Little research has been done to examine whether gamma-glutamyltransferase (GGT) is prospectively associated with the development of chronic kidney disease (CKD). We performed a prospective study to examine the association between GGT and the risk for the development of CKD.

METHODS:

The study cohort included a total of 10 337 healthy males with normal baseline kidney functions and no proteinuria. Participants were workers in a semiconductor manufacturing company and its 13 affiliates. CKD was defined as either the presence of proteinuria or a glomerular filtration rate (GFR) of < 60 mL x min(-1) x (1.73(2))(-1). Cox proportional hazards models were used to calculate the adjusted hazard ratios in separate models for CKD.

● Dataset content:
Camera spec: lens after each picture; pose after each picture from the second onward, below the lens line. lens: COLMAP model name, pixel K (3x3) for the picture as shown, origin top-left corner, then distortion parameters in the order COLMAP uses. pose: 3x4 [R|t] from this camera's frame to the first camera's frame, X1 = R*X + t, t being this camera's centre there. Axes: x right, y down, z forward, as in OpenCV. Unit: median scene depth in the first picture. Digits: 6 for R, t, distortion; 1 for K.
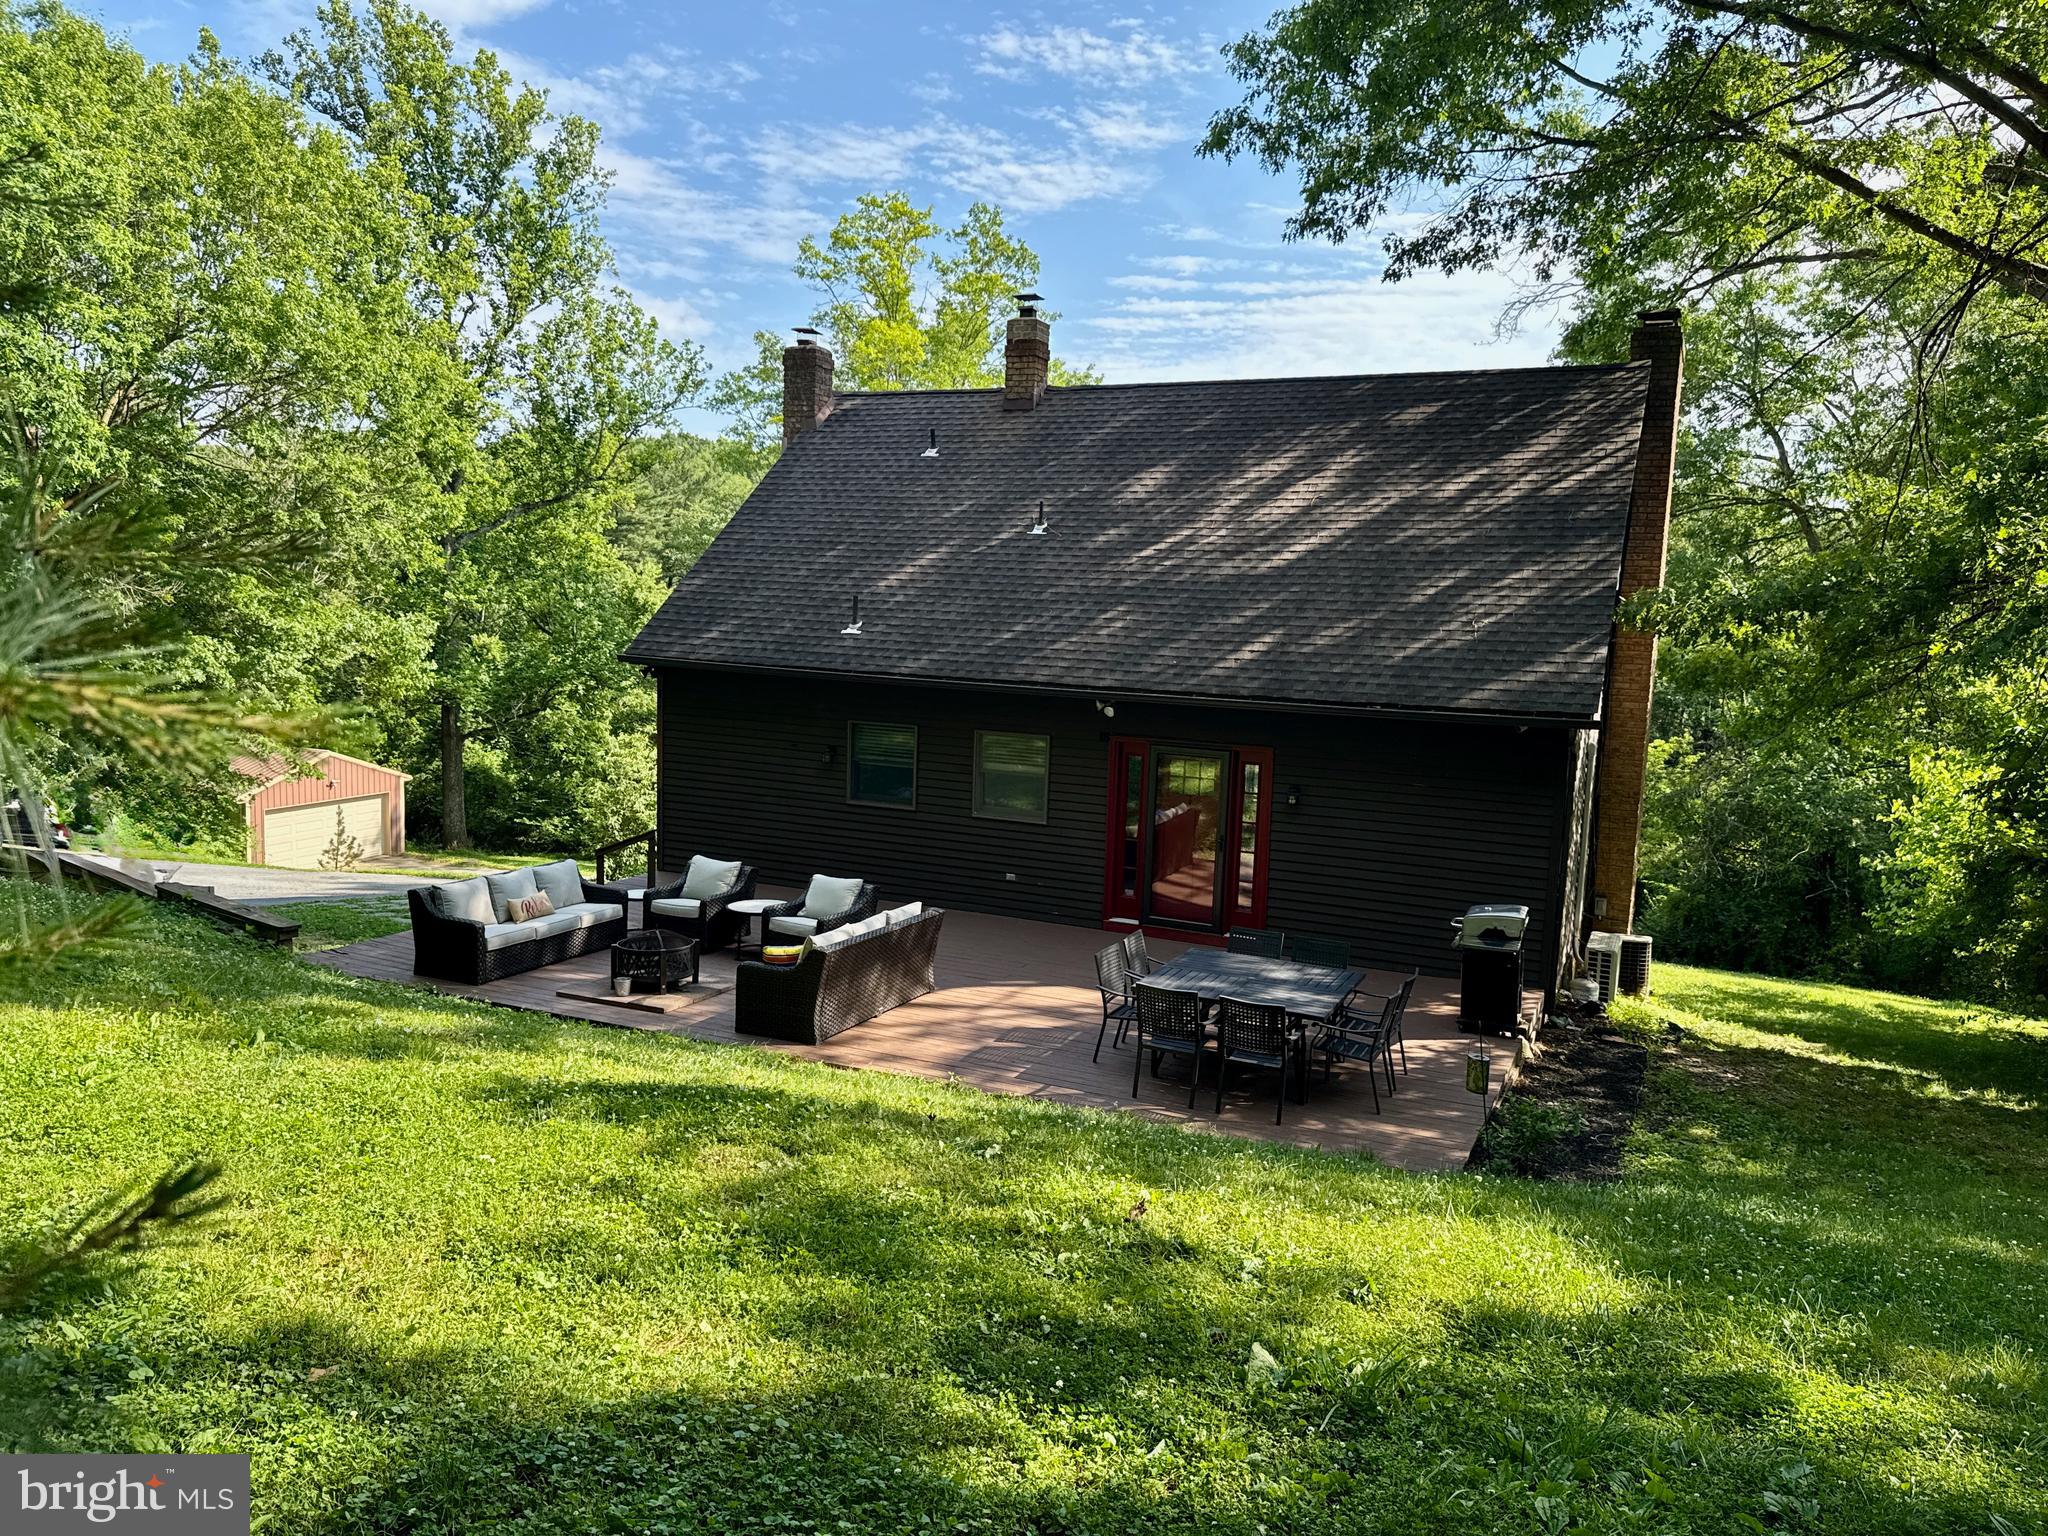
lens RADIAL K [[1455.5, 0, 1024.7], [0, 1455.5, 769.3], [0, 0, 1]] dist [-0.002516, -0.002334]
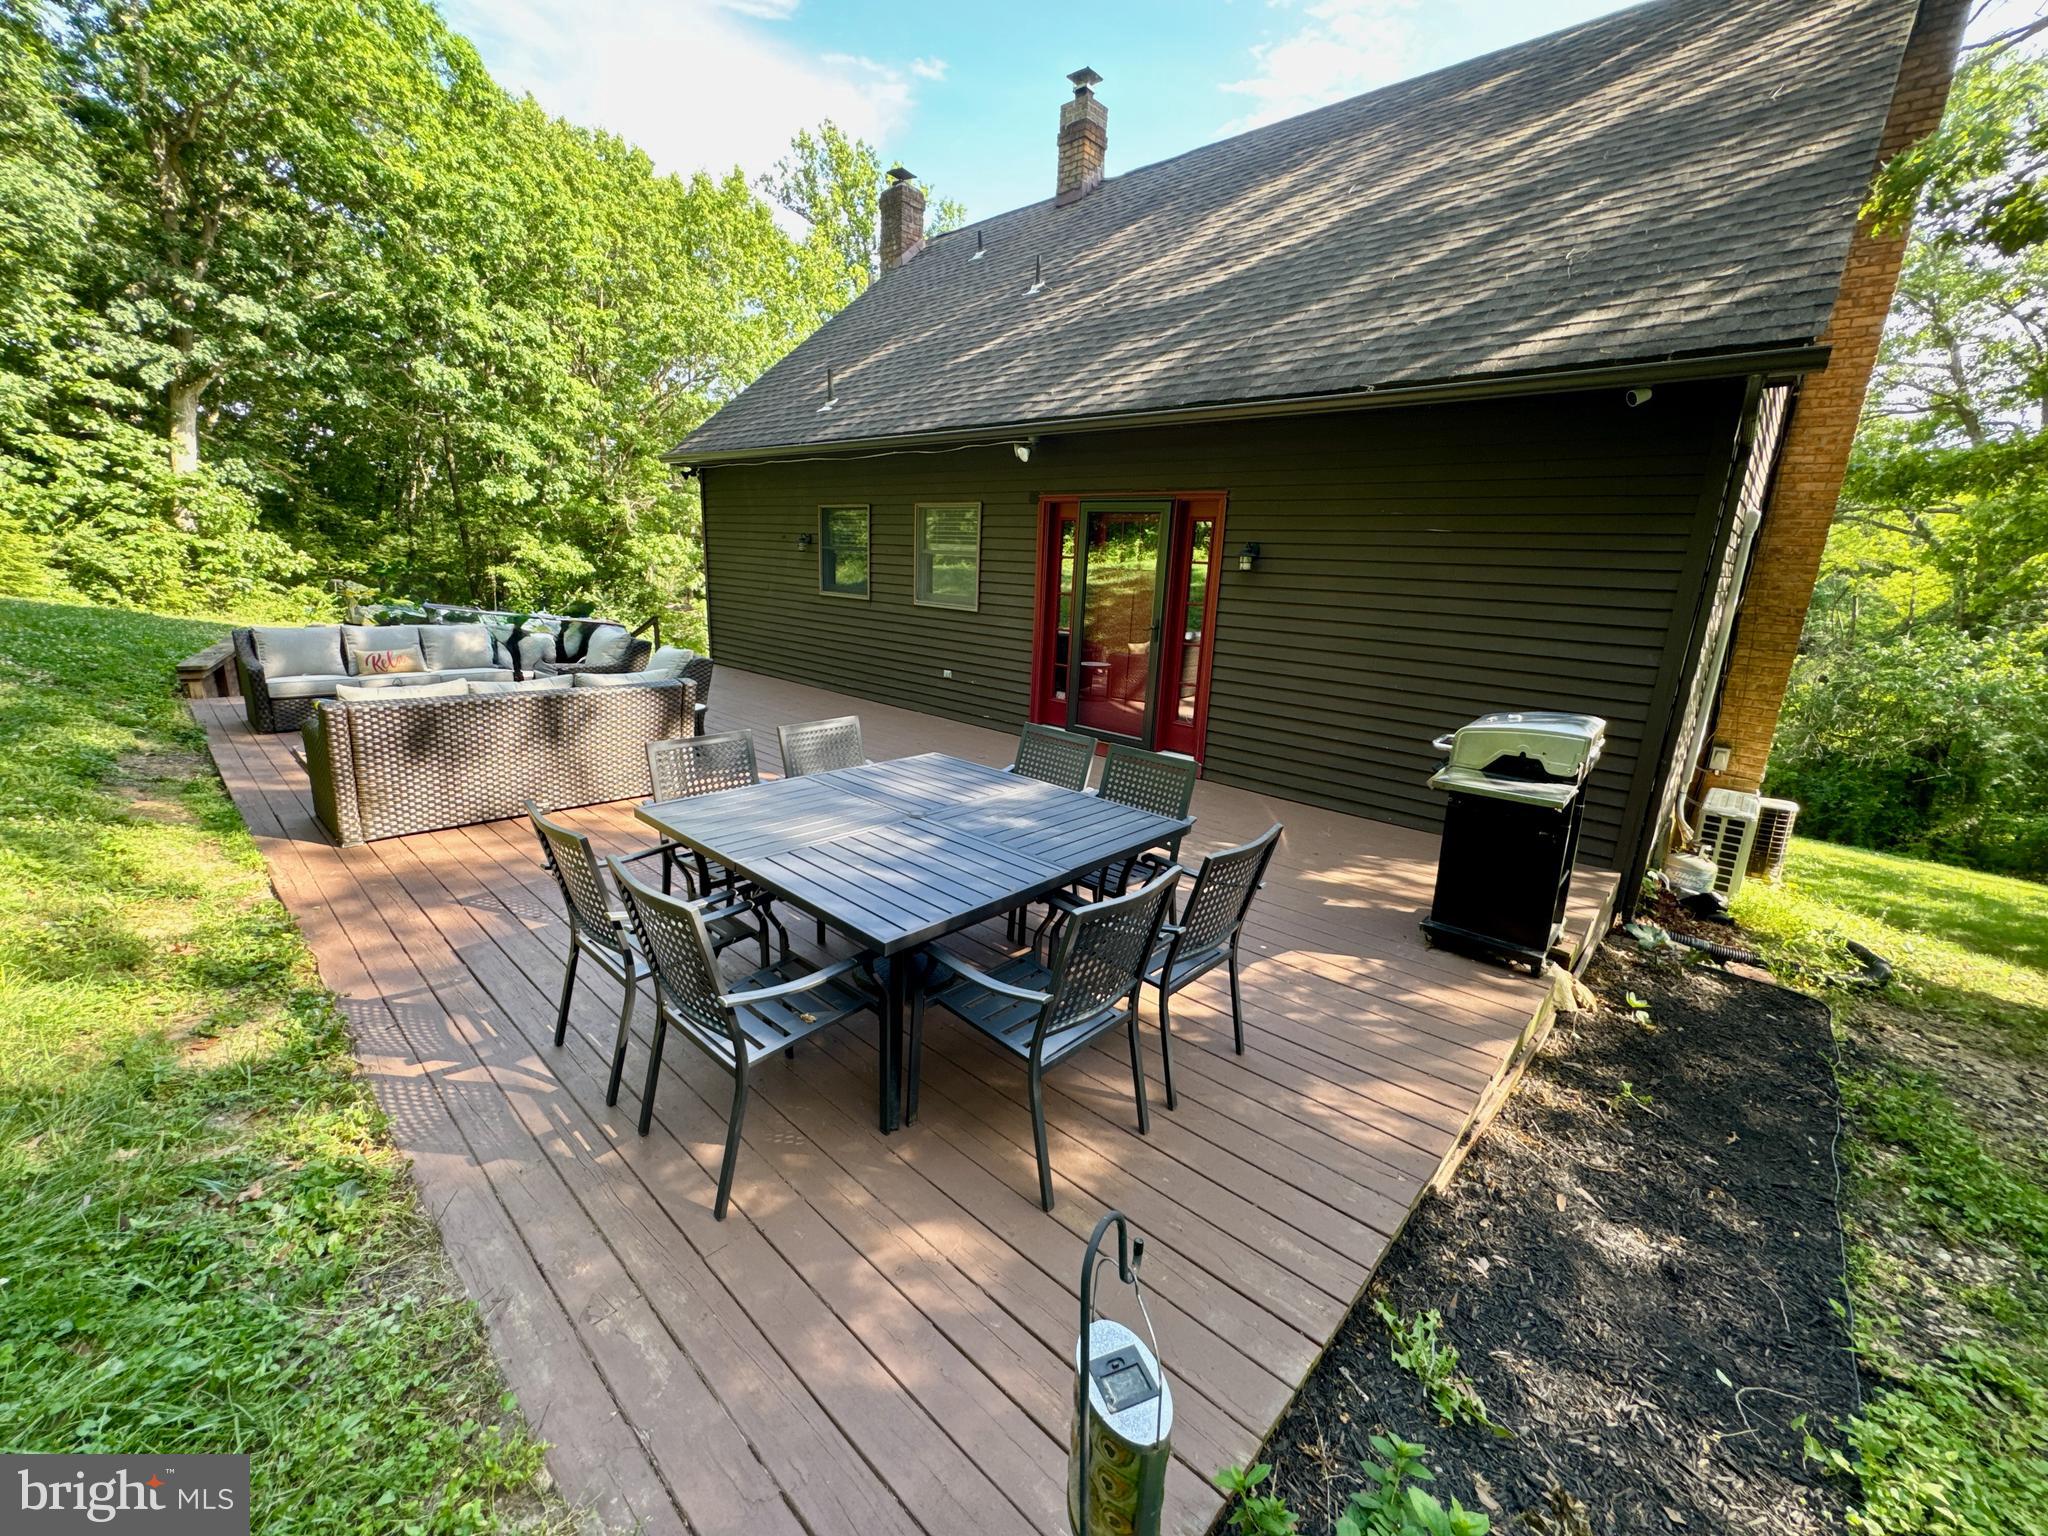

● Exercise directions: Reproduce the part of the kidney disease study from "Little research has" to "models for CKD.", word for word. The lines above aren't needed for this.

● Answer section:
Little research has been done to examine whether gamma-glutamyltransferase (GGT) is prospectively associated with the development of chronic kidney disease (CKD). We performed a prospective study to examine the association between GGT and the risk for the development of CKD.

METHODS:

The study cohort included a total of 10 337 healthy males with normal baseline kidney functions and no proteinuria. Participants were workers in a semiconductor manufacturing company and its 13 affiliates. CKD was defined as either the presence of proteinuria or a glomerular filtration rate (GFR) of < 60 mL x min(-1) x (1.73(2))(-1). Cox proportional hazards models were used to calculate the adjusted hazard ratios in separate models for CKD.